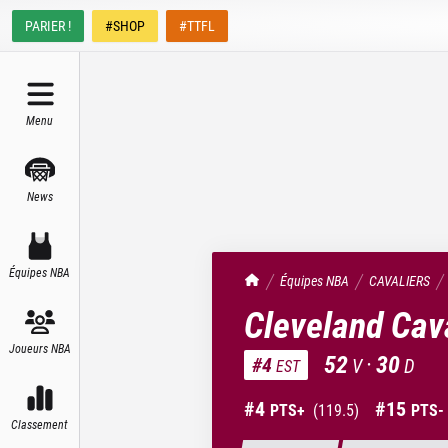
PARIER !
#SHOP
#TTFL
Menu
News
Équipes NBA
TrashTalk Actu NBA
Équipes NBA
CAVALIERS
Cleveland Cav
Joueurs NBA
52
·
30
#
4
V
D
EST
#
4
#
15
PTS+
(
119.5
)
PTS-
Classement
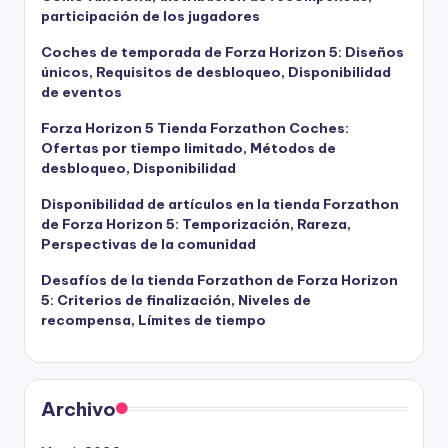
participación de los jugadores
Coches de temporada de Forza Horizon 5: Diseños
únicos, Requisitos de desbloqueo, Disponibilidad
de eventos
Forza Horizon 5 Tienda Forzathon Coches:
Ofertas por tiempo limitado, Métodos de
desbloqueo, Disponibilidad
Disponibilidad de artículos en la tienda Forzathon
de Forza Horizon 5: Temporización, Rareza,
Perspectivas de la comunidad
Desafíos de la tienda Forzathon de Forza Horizon
5: Criterios de finalización, Niveles de
recompensa, Límites de tiempo
Archivo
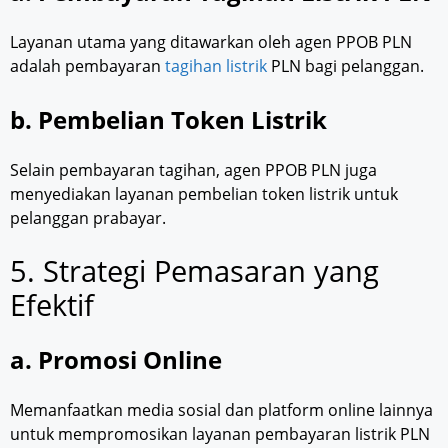
Layanan utama yang ditawarkan oleh agen PPOB PLN
adalah pembayaran
tagihan listrik
PLN bagi pelanggan.
b. Pembelian Token Listrik
Selain pembayaran tagihan, agen PPOB PLN juga
menyediakan layanan pembelian token listrik untuk
pelanggan prabayar.
5. Strategi Pemasaran yang
Efektif
a. Promosi Online
Memanfaatkan media sosial dan platform online lainnya
untuk mempromosikan layanan pembayaran listrik PLN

########################################

No picture should be included when the data are set down again exactly.

(PROBLEM SOLUTION)
PARIER !
#SHOP
#TTFL
Menu
News
Équipes NBA
TrashTalk Actu NBA
Équipes NBA
CAVALIERS
Cleveland Cav
Joueurs NBA
52
·
30
#
4
V
D
EST
#
4
#
15
PTS+
(
119.5
)
PTS-
Classement
participación de los jugadores
Coches de temporada de Forza Horizon 5: Diseños
únicos, Requisitos de desbloqueo, Disponibilidad
de eventos
Forza Horizon 5 Tienda Forzathon Coches:
Ofertas por tiempo limitado, Métodos de
desbloqueo, Disponibilidad
Disponibilidad de artículos en la tienda Forzathon
de Forza Horizon 5: Temporización, Rareza,
Perspectivas de la comunidad
Desafíos de la tienda Forzathon de Forza Horizon
5: Criterios de finalización, Niveles de
recompensa, Límites de tiempo
Archivo
Layanan utama yang ditawarkan oleh agen PPOB PLN
adalah pembayaran
tagihan listrik
PLN bagi pelanggan.
b. Pembelian Token Listrik
Selain pembayaran tagihan, agen PPOB PLN juga
menyediakan layanan pembelian token listrik untuk
pelanggan prabayar.
5. Strategi Pemasaran yang
Efektif
a. Promosi Online
Memanfaatkan media sosial dan platform online lainnya
untuk mempromosikan layanan pembayaran listrik PLN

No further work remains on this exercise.